Inquiry opens into Skye haulier John MacKinnon's death
A haulier was electrocuted escaping from his burning lorry, a fatal accident inquiry (FAI) has heard.
John MacKinnon died after an overhead power line was cut and caused the fire in an area of forestry between Kyleakin and Broadford on Skye in December 2011.
The inquiry in Inverness heard that the crane grab on his lorry was extended at the time of the incident.
The FAI also heard that the 65-year-old took health and safety seriously and was the "best haulier on Skye".
Mr MacKinnon, who was from Crossal and ran the firm Skye Transport, died at the scene of the incident at the Forestry Commission's Kyle Farm.
Power had to be switched off for a short time to allow rescue workers to access the scene, cutting the electricity supply to every property in the Western Isles and Skye.
The inquiry heard that firefighters found Mr MacKinnon's body about 10m (33ft) from his vehicle.
The only clue then that he had been electrocuted was a hole in his boot. A post mortem later revealed that an enormous power surge had killed him.
Lorry driver Donald McFarlane, 47, from Skye, was working with Mr MacKinnon at the time.
He said his lorry had been loaded up with timber by Mr MacKinnon using a piece of equipment the company had bought a few weeks earlier.
Mr McFarlane said: "As I came in to the forest, I saw John on his phone.
"There was a poor mobile phone signal there and I can only think that he moved the vehicle to get a better reception. He sometimes left the crane jib fully extended if he was moving the lorry only a short distance.
"He wouldn't leave it up normally. It was a job to fold it - it took several minutes."
He also said that Mr MacKinnon took health and safety seriously.
Michael Thompson, director of Munro Harvesting of Maryburgh, told how he had contracted Mr MacKinnon's company to move harvested timber he had purchased from the Forestry Commission.
He said he had conducted a risk assessment prior to the job starting but it was not given to Mr MacKinnon.
Mr Thompson also said he had not given him maps which highlighted overhead power lines on the farm.
He said: "We conducted a pre-commencement meeting with the Forestry Commission prior to the contract starting, but no-one from Skye Transport was there. It has never occurred in my experience.
"The risk assessment was given to the commission and the operators, but not to the hauliers. Historically, we have never provided maps to haulage contractors. But that has now changed after what happened.
"I didn't know John was using a crane for the job. If I did, I would have spoken to him and reminded him of the risk involved of the overhead lines crossing the road. He was the best haulier on Skye."
Asked by Forestry Commission lawyer Stephanie Higgins if he had complied with health and safety guidelines for this contract, Mr Thompson said: "I wouldn't want to comment on that."

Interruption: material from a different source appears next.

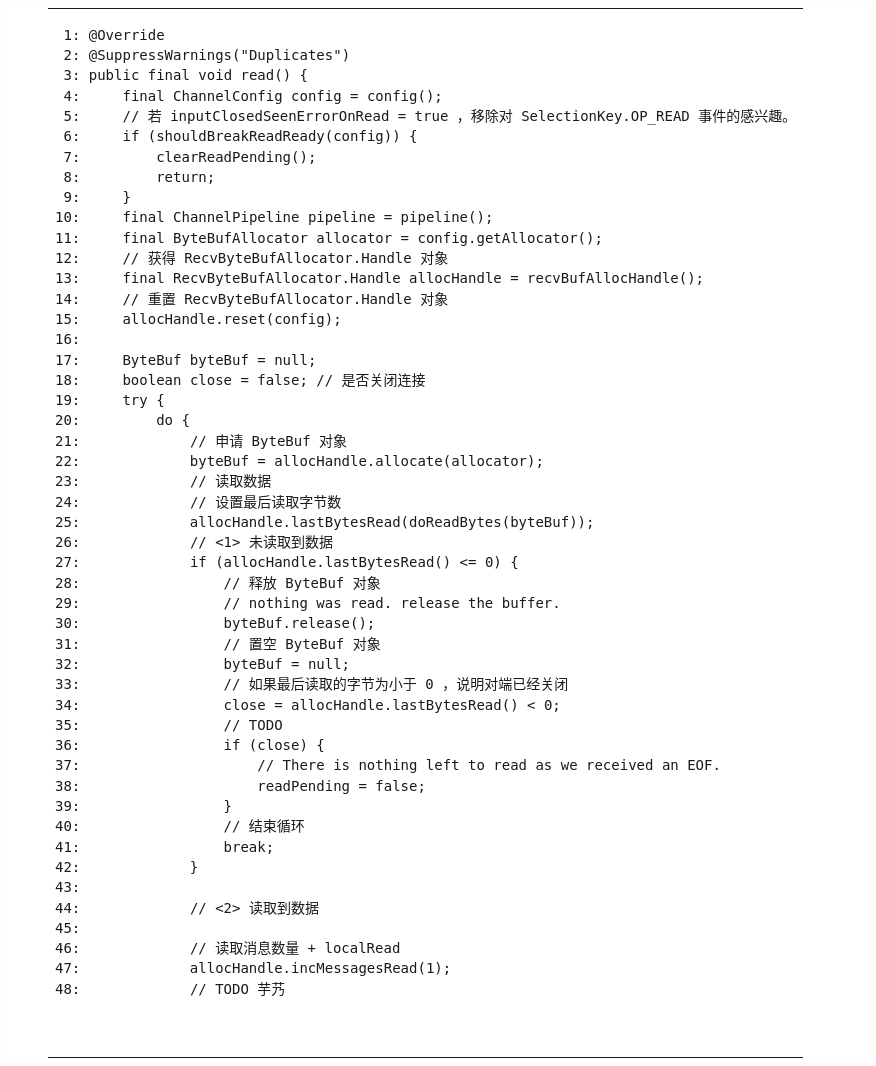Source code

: <figure class="highlight java"><table><tbody><tr><td class="code"><pre><span class="line"> <span class="number">1</span>: <span class="meta">@Override</span></span><br><span class="line"> <span class="number">2</span>: <span class="meta">@SuppressWarnings</span>(<span class="string">"Duplicates"</span>)</span><br><span class="line"> <span class="number">3</span>: <span class="function"><span class="keyword">public</span> <span class="keyword">final</span> <span class="keyword">void</span> <span class="title">read</span><span class="params">()</span> </span>{</span><br><span class="line"> <span class="number">4</span>:     <span class="keyword">final</span> ChannelConfig config = config();</span><br><span class="line"> <span class="number">5</span>:     <span class="comment">// 若 inputClosedSeenErrorOnRead = true ，移除对 SelectionKey.OP_READ 事件的感兴趣。</span></span><br><span class="line"> <span class="number">6</span>:     <span class="keyword">if</span> (shouldBreakReadReady(config)) {</span><br><span class="line"> <span class="number">7</span>:         clearReadPending();</span><br><span class="line"> <span class="number">8</span>:         <span class="keyword">return</span>;</span><br><span class="line"> <span class="number">9</span>:     }</span><br><span class="line"><span class="number">10</span>:     <span class="keyword">final</span> ChannelPipeline pipeline = pipeline();</span><br><span class="line"><span class="number">11</span>:     <span class="keyword">final</span> ByteBufAllocator allocator = config.getAllocator();</span><br><span class="line"><span class="number">12</span>:     <span class="comment">// 获得 RecvByteBufAllocator.Handle 对象</span></span><br><span class="line"><span class="number">13</span>:     <span class="keyword">final</span> RecvByteBufAllocator.Handle allocHandle = recvBufAllocHandle();</span><br><span class="line"><span class="number">14</span>:     <span class="comment">// 重置 RecvByteBufAllocator.Handle 对象</span></span><br><span class="line"><span class="number">15</span>:     allocHandle.reset(config);</span><br><span class="line"><span class="number">16</span>: </span><br><span class="line"><span class="number">17</span>:     ByteBuf byteBuf = <span class="keyword">null</span>;</span><br><span class="line"><span class="number">18</span>:     <span class="keyword">boolean</span> close = <span class="keyword">false</span>; <span class="comment">// 是否关闭连接</span></span><br><span class="line"><span class="number">19</span>:     <span class="keyword">try</span> {</span><br><span class="line"><span class="number">20</span>:         <span class="keyword">do</span> {</span><br><span class="line"><span class="number">21</span>:             <span class="comment">// 申请 ByteBuf 对象</span></span><br><span class="line"><span class="number">22</span>:             byteBuf = allocHandle.allocate(allocator);</span><br><span class="line"><span class="number">23</span>:             <span class="comment">// 读取数据</span></span><br><span class="line"><span class="number">24</span>:             <span class="comment">// 设置最后读取字节数</span></span><br><span class="line"><span class="number">25</span>:             allocHandle.lastBytesRead(doReadBytes(byteBuf));</span><br><span class="line"><span class="number">26</span>:             <span class="comment">// &lt;1&gt; 未读取到数据</span></span><br><span class="line"><span class="number">27</span>:             <span class="keyword">if</span> (allocHandle.lastBytesRead() &lt;= <span class="number">0</span>) {</span><br><span class="line"><span class="number">28</span>:                 <span class="comment">// 释放 ByteBuf 对象</span></span><br><span class="line"><span class="number">29</span>:                 <span class="comment">// nothing was read. release the buffer.</span></span><br><span class="line"><span class="number">30</span>:                 byteBuf.release();</span><br><span class="line"><span class="number">31</span>:                 <span class="comment">// 置空 ByteBuf 对象</span></span><br><span class="line"><span class="number">32</span>:                 byteBuf = <span class="keyword">null</span>;</span><br><span class="line"><span class="number">33</span>:                 <span class="comment">// 如果最后读取的字节为小于 0 ，说明对端已经关闭</span></span><br><span class="line"><span class="number">34</span>:                 close = allocHandle.lastBytesRead() &lt; <span class="number">0</span>;</span><br><span class="line"><span class="number">35</span>:                 <span class="comment">// TODO</span></span><br><span class="line"><span class="number">36</span>:                 <span class="keyword">if</span> (close) {</span><br><span class="line"><span class="number">37</span>:                     <span class="comment">// There is nothing left to read as we received an EOF.</span></span><br><span class="line"><span class="number">38</span>:                     readPending = <span class="keyword">false</span>;</span><br><span class="line"><span class="number">39</span>:                 }</span><br><span class="line"><span class="number">40</span>:                 <span class="comment">// 结束循环</span></span><br><span class="line"><span class="number">41</span>:                 <span class="keyword">break</span>;</span><br><span class="line"><span class="number">42</span>:             }</span><br><span class="line"><span class="number">43</span>: </span><br><span class="line"><span class="number">44</span>:             <span class="comment">// &lt;2&gt; 读取到数据</span></span><br><span class="line"><span class="number">45</span>: </span><br><span class="line"><span class="number">46</span>:             <span class="comment">// 读取消息数量 + localRead</span></span><br><span class="line"><span class="number">47</span>:             allocHandle.incMessagesRead(<span class="number">1</span>);</span><br><span class="line"><span class="number">48</span>:             <span class="comment">// TODO 芋艿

Liam Matheson, a civil engineer for the Forestry Commission, told the inquiry that poles known as goalposts with bunting strung across the top were used to warn drivers of overhead power lines.
He added: "We now have goalposts with a rigid crossbar."
Another Skye Transport driver, Ross Cumming, said that some of the goalposts in the area had bunting, and others had not.
The inquiry at Inverness Sheriff Court before Sheriff Margaret Neilson is expected to conclude on Tuesday after a dozen witnesses have been heard.